TASK GOAL:
Could you edit the extracted text of all the records so that "Australian Opal Direct" becomes "Opal Direct Australia" everywhere it appears, keep everything else the same, and give it back without the pictures?

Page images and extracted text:
------------------------------------------------------------

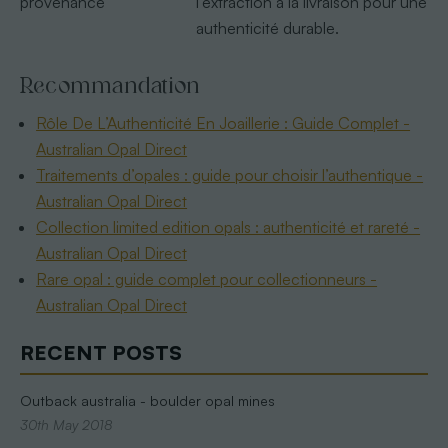
provenance
l’extraction à la livraison pour une
authenticité durable.
Recommandation
Rôle De L’Authenticité En Joaillerie : Guide Complet -
Australian Opal Direct
Traitements d’opales : guide pour choisir l’authentique -
Australian Opal Direct
Collection limited edition opals : authenticité et rareté -
Australian Opal Direct
Rare opal : guide complet pour collectionneurs -
Australian Opal Direct
RECENT POSTS
Outback australia - boulder opal mines
30th May 2018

------------------------------------------------------------

OUTPUT FOR THIS TASK:
provenance
l’extraction à la livraison pour une
authenticité durable.
Recommandation
Rôle De L’Authenticité En Joaillerie : Guide Complet -
Opal Direct Australia
Traitements d’opales : guide pour choisir l’authentique -
Opal Direct Australia
Collection limited edition opals : authenticité et rareté -
Opal Direct Australia
Rare opal : guide complet pour collectionneurs -
Opal Direct Australia
RECENT POSTS
Outback australia - boulder opal mines
30th May 2018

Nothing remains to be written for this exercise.